(一)
走在风中,不再有前几日还在涌动着的热浪,倏地感到空气中每个分子象刚从冰箱拿出来似的,一阵凉意直透心骨,此时,才真正感到,南国已是深秋了。
虽已深秋,但小草依然青春,树木依旧葱郁,一切似春天般繁花似锦。若果林黛玉生活在这儿,奈何她吟不出“秋花惨淡秋草黄”的诗句。当菊花开得灿烂的笑脸展现在我们面前时,其它的花一样笑得那么开心,菊花丝毫没有“我花开后百花煞”的骄傲。
南国的季节,始终象一把大提琴在演奏同一串缠绵的音符。
而在我的家乡江汉平原,季节的变换是如此明显,仿佛一首时而低沉,时而高亢的乐曲,秋天里漫天飞舞的梧桐叶,还有行行南飞的雁阵,总给人几分苍凉,几分悲壮,只有这时才真正体验到《西厢记》里“碧云天,黄花地,西风紧,北雁南飞,晓来谁染霜林醉,总是离人泪”的悲怆。

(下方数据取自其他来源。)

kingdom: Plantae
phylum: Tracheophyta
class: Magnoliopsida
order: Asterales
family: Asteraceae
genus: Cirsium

大约三年前的旧历年底,沉闷的空气中已透出些许节日的气氛,我依然是那身衬衣牛仔裤踏上了北上的列车,当那熟悉的车站将列车拥进怀抱时,出现在我眼前的是一片冬的苍茫,仿佛一脚跨入一幅大手笔的写意水墨画,天空中飘着铅灰色的雾气,萧瑟的寒风在脸上漫不经心的抽打,裹得严严实实的人们吐着白气,我一下子觉得,我多象一个历经火山纪和冰川纪的使者,灵魂仿佛走过了一个时光隧道,一夜之间完成数世纪的生命。
地球不也是这样诞生的么?
我迅速围上围巾,仿佛抖开压抑已久的心情,潇洒地走入寒冬的风里。
(二)
上小学的时候,一天早上踩着厚厚的积雪上学去,走到半路,不小心跌进水沟,积雪没及腰部,灌进我的雨鞋、裤管,腿脚冰凉,于是返身回家,等浑身烤暖和了,才又上学去。
从此,每次风雪中上学的艰难都增加了我对冬天的诅咒,似乎只有春天才是最美的。印象最深的是小学课本里《春天来了》和驾着祥云的春姑娘。

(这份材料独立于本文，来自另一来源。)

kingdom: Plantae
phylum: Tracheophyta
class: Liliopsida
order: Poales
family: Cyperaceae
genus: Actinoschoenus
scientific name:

不知从哪一天起,开始欣赏冷峻。及至来到南国,体验不到冬天的高洁,于我多少是点遗憾,我总希望用心灵去感受点宕荡起伏的恢宏气势,使原本平淡的日子不至于平庸。
于是,我每次回家,总喜欢踩着厚厚的积雪,看光秃的枝丫上吊着一根根钟乳石般的冰凌,整个世界的纯洁与苍茫组成一幅协调的画面。此时,仿佛回到一个空灵的世界,自己被自己这种感觉陶醉了,千年前幽州台歌者悲凉的绝唱不正是这样发出的么?
(三)
正如春的生机盎然,夏的酣畅淋漓,秋的萧瑟,冬的冷峻,人的一生也就这样自然地被分割成一段一段。其变化轮回就象一首有起有伏的乐曲。
来自海洋的热带风暴和西伯利亚的寒潮一夜之间使温暖的空间变得冷清萧条。命运的不测,世事的繁琐,使得人难免要忍受不可知的变幻,其间多少甘苦。若能以平静欣赏的心情来应付这生命季节的轮回,已经足够你享用一生了。